● **Текст страницы**
------------

Разбойник из мести убивает своего товарища. Он берёт оружие, поджидает его в лесу, бросается, хватает под уздцы лошадь и т. д. и т. д. Словом, совершает ряд предварительных физических действий, которые в конечном имеют своей целью убийство. Очевидно, все эти физические действия, взятые сами по себе, в моральном отношении абсолютно безразличны. Сидеть под кустом, выбежать на дорогу, схватить под уздцы лошадь не может быть само по себе ни нравственно, ни безнравственно.
Если эти безразличные действия рассмотреть в их взаимоотношении, они представят из себя последовательную цепь средств и целей361. Разбойнику нужно подойти к дороге – с этою целью он совершает определённое сокращение мускулов; ему нужно остановить лошадь – с этою целью он хватает её под уздцы и т. д. Причём всякая цель в отношении последующего является средством. Моральное содержание всем этим безразличным звеньям беспрерывной цепи средств и целей даёт конечная цель, уже ни для чего не являющаяся средством, – в данном случае убийство.
Возьмём другой пример.

------------

● **Приведённые данные**
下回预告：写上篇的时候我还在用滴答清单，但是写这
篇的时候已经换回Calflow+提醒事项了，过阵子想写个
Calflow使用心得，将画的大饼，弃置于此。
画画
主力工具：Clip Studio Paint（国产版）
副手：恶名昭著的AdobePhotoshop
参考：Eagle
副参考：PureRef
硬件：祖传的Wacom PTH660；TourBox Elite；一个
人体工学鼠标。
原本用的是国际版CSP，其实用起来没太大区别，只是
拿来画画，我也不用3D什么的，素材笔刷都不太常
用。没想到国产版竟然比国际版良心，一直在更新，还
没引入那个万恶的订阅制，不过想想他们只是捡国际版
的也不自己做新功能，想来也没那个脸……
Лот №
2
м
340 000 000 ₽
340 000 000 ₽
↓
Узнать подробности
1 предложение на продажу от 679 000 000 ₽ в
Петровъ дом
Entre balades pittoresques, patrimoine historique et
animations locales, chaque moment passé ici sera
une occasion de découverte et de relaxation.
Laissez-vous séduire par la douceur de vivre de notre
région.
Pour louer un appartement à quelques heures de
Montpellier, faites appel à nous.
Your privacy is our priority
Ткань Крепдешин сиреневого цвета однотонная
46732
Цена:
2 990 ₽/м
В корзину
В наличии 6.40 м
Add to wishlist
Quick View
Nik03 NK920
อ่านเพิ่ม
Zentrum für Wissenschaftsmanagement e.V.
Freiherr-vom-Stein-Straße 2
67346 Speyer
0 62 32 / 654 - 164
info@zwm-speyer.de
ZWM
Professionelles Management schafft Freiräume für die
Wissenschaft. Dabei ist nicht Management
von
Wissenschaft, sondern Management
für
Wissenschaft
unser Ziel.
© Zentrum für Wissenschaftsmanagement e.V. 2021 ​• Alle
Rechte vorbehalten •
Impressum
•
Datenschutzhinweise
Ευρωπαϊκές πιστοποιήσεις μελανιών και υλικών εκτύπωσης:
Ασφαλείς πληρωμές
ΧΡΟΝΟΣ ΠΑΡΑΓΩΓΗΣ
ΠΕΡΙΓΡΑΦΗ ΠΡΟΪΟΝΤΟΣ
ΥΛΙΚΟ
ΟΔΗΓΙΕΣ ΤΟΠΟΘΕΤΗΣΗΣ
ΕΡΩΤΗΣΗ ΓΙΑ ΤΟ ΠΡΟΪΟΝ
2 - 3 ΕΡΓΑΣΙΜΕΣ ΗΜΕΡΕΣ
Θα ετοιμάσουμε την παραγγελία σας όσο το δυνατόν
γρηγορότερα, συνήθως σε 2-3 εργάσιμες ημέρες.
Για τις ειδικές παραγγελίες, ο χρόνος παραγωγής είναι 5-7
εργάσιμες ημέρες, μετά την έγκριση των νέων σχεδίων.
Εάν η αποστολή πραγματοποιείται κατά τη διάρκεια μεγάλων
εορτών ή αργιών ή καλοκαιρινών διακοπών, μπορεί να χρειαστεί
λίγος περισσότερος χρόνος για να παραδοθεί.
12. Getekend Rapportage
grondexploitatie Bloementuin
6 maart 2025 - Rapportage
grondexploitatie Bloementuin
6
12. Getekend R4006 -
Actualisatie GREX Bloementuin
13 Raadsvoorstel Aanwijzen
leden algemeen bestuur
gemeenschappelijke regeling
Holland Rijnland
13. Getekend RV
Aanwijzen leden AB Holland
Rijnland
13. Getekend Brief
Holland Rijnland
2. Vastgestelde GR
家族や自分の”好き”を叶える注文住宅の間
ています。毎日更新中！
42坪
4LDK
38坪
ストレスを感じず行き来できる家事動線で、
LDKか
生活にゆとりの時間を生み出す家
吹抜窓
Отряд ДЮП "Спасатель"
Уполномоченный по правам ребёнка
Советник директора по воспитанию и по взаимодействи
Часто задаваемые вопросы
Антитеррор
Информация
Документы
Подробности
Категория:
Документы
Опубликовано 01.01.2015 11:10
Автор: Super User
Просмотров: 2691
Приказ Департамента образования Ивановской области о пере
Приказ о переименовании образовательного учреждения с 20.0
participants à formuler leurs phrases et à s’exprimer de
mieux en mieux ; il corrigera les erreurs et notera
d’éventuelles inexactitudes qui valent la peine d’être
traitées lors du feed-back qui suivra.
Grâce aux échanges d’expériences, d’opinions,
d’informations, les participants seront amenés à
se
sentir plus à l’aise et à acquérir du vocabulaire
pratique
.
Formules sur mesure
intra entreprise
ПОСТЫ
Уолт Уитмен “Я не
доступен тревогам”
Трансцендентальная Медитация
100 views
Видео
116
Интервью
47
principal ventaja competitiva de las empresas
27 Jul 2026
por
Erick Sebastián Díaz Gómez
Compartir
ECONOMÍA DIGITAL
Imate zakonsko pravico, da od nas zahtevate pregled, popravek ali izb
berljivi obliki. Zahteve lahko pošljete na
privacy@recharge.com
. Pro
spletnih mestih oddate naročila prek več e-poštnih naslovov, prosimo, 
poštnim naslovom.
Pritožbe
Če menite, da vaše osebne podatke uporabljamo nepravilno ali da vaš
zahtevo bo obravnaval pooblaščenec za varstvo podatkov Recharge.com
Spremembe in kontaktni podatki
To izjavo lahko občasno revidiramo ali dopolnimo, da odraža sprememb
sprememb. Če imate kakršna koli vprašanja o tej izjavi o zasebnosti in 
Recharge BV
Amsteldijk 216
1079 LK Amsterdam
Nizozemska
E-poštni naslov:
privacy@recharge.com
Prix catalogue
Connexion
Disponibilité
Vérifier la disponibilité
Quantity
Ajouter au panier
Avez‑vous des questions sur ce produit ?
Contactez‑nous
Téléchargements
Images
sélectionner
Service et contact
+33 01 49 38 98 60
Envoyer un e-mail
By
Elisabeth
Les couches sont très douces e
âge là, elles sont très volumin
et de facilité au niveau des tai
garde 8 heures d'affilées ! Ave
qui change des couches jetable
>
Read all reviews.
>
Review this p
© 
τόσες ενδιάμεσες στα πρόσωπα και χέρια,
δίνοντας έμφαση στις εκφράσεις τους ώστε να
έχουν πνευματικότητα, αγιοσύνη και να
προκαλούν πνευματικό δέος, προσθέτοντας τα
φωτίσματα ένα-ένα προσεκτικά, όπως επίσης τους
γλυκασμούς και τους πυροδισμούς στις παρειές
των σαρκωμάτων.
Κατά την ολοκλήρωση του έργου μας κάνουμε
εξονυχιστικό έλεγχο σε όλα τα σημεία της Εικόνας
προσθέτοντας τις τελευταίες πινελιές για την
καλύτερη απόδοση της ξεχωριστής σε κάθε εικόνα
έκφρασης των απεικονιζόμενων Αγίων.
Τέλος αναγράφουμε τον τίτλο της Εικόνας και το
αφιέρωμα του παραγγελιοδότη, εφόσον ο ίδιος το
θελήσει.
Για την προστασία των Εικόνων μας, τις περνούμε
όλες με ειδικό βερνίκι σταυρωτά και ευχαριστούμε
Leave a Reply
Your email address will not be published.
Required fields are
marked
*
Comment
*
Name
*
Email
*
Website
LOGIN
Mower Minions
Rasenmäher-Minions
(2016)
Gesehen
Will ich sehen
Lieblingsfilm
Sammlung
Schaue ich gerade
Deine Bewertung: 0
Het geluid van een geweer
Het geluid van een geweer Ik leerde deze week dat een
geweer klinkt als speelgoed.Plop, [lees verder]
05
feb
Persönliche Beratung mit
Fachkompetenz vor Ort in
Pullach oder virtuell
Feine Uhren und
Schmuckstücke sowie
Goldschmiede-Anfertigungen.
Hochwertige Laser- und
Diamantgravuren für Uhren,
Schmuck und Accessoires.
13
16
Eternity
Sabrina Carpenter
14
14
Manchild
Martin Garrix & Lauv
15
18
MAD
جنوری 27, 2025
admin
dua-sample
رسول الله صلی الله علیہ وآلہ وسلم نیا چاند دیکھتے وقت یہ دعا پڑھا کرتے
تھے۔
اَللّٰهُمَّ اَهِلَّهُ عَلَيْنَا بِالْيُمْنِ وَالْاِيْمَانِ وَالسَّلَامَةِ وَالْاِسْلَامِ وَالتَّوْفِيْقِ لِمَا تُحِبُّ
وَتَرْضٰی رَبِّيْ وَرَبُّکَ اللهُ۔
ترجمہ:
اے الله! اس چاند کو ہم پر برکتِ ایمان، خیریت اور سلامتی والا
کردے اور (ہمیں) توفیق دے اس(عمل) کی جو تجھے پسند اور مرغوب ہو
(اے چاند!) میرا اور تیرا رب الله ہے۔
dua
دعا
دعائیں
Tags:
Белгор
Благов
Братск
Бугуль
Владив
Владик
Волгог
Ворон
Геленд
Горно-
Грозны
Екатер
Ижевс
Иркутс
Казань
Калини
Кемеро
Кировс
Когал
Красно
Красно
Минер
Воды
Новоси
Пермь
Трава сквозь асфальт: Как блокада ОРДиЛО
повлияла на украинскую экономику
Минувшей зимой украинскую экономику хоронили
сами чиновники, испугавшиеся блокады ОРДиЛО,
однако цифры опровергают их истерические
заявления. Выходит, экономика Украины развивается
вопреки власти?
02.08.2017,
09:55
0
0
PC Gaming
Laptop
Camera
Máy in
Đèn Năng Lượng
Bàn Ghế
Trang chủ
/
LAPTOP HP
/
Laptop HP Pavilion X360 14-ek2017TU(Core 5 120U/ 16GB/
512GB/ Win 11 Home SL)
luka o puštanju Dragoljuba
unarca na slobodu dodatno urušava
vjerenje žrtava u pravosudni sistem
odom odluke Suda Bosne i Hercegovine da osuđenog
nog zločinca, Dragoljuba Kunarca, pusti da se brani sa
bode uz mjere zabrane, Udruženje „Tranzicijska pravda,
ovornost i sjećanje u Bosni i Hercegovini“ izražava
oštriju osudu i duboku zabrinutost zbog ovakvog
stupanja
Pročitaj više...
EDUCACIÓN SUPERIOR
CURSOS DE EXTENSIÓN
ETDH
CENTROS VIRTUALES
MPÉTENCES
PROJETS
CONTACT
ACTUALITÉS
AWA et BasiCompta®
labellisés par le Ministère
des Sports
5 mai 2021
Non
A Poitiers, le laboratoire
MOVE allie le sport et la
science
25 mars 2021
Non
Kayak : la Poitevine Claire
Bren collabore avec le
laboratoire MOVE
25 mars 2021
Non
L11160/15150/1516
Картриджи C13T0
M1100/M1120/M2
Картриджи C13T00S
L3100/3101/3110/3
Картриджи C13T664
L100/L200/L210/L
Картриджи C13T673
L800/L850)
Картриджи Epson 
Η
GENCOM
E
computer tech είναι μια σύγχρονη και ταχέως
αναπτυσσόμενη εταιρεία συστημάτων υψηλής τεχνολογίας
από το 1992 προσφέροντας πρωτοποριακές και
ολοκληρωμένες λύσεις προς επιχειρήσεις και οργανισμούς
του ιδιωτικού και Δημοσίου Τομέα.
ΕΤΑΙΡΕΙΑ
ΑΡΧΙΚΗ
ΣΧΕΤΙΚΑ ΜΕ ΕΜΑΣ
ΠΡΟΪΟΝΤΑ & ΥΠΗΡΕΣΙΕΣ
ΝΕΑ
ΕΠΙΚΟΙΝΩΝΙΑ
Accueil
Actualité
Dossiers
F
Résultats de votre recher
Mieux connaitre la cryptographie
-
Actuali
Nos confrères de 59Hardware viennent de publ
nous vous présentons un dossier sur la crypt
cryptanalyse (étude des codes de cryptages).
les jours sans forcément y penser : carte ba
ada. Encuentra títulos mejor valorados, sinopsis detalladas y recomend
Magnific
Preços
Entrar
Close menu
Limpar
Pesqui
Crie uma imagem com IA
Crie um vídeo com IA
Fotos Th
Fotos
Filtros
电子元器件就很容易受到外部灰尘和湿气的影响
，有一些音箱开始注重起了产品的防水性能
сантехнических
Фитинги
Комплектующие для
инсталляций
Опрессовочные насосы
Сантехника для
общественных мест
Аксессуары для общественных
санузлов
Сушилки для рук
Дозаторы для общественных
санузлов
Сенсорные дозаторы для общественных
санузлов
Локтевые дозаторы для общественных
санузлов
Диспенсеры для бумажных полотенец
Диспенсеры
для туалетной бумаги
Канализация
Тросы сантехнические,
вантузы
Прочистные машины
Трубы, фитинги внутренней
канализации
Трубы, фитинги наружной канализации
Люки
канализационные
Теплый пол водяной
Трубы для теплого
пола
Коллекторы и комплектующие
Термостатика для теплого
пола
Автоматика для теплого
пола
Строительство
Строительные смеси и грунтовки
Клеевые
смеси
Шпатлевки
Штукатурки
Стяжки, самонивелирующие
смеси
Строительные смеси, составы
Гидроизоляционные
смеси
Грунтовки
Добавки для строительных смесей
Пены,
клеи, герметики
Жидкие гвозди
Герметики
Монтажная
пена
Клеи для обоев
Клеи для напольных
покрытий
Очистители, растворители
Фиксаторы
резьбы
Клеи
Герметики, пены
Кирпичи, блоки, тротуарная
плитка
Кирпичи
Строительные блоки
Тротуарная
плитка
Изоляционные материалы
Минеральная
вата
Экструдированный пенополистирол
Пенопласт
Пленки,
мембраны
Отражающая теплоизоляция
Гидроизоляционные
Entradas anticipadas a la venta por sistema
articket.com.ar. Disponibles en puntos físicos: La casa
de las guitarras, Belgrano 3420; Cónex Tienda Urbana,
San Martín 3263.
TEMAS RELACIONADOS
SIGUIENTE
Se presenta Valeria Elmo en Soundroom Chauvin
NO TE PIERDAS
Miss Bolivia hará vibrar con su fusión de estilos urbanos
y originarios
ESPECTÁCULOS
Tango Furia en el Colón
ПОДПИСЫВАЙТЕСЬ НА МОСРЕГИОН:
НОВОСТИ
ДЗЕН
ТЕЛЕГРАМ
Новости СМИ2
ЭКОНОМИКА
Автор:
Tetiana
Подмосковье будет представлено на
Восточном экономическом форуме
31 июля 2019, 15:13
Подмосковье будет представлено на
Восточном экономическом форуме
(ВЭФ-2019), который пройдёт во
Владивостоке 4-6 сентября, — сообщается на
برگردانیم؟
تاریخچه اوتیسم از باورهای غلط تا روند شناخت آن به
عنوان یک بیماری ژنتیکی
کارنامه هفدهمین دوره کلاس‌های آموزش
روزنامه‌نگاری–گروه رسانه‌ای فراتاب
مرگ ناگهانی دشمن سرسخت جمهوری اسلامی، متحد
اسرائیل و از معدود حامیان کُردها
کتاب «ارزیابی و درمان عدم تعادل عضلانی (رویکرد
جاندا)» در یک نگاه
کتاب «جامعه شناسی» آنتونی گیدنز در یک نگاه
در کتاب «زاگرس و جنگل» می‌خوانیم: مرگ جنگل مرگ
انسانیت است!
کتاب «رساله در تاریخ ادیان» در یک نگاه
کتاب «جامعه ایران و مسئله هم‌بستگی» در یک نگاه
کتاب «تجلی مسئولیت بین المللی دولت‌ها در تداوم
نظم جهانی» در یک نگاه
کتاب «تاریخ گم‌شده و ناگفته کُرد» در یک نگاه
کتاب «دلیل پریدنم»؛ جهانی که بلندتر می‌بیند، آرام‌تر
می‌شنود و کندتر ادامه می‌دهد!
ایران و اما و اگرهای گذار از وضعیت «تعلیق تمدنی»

------------

● **Выполните задания**
• a. Верните без изменений фрагмент текста о разбойнике от слов «Если эти безразличные» до слов «Возьмём другой пример.» включительно.
• b. Какие действия разбойника названы в тексте о разбойнике в предложении, начинающемся словами «Он берёт оружие»? Перечислите все.
• c. Продолжите текст о разбойнике, начиная сразу после его последнего предложения.
Строки никак не связаны с текстом о разбойнике.

● **Ответы**
• a.
Если эти безразличные действия рассмотреть в их взаимоотношении, они представят из себя последовательную цепь средств и целей361. Разбойнику нужно подойти к дороге – с этою целью он совершает определённое сокращение мускулов; ему нужно остановить лошадь – с этою целью он хватает её под уздцы и т. д. Причём всякая цель в отношении последующего является средством. Моральное содержание всем этим безразличным звеньям беспрерывной цепи средств и целей даёт конечная цель, уже ни для чего не являющаяся средством, – в данном случае убийство.
Возьмём другой пример.

• b. Берёт оружие, поджидает товарища в лесу, бросается, хватает под уздцы лошадь.

• c.
Прохожий видит разбойника, нападающего на проезжего купца. Он выхватывает нож и убивает разбойника.
Прохожий тоже совершил ряд физических действий; они также представляют из себя последовательный ряд средств и целей. С целью приблизиться к разбойнику он бежит, с целью достать нож он делает движение рукой и т. д. Наконец, с целью спасти купца – он убивает.
Теперь спрашивается: в этом, втором примере что даёт моральное содержание всем предварительным действиям – тоже конечная цель: желание спасти. Может ли момент убийства рассматриваться как одно из звеньев общей цепи средств и целей, в моральном отношении безразличное и получающее это моральное содержание от конечной цели?
По моему глубокому убеждению, христианский ответ на этот вопрос должен быть категорически отрицательный. Признать убийство, как всякое другое действие, средством, получающим своё моральное содержание от цели, на которую направлено, – это значит не признавать за личностью вечного, бессмертного начала. С христианской точки зрения немыслимо такое отношение к убийству потому, что всякое средство есть преходящий момент и в этом своём качестве, не имея никакого собственного содержания, приобретает его от конечной цели.[20]
А потому христианство, видя в бессмертной душе абсолютно бесконечное начало, не может логически допустить прекращения земной жизни её, как безразличное средство, получающее своё содержание от дальнейшей цели. Убийство – это акт не только над телом, но и над душой. Но бесконечное, т. е. абсолютное, не может делаться средством, т. е. относительным и конечным.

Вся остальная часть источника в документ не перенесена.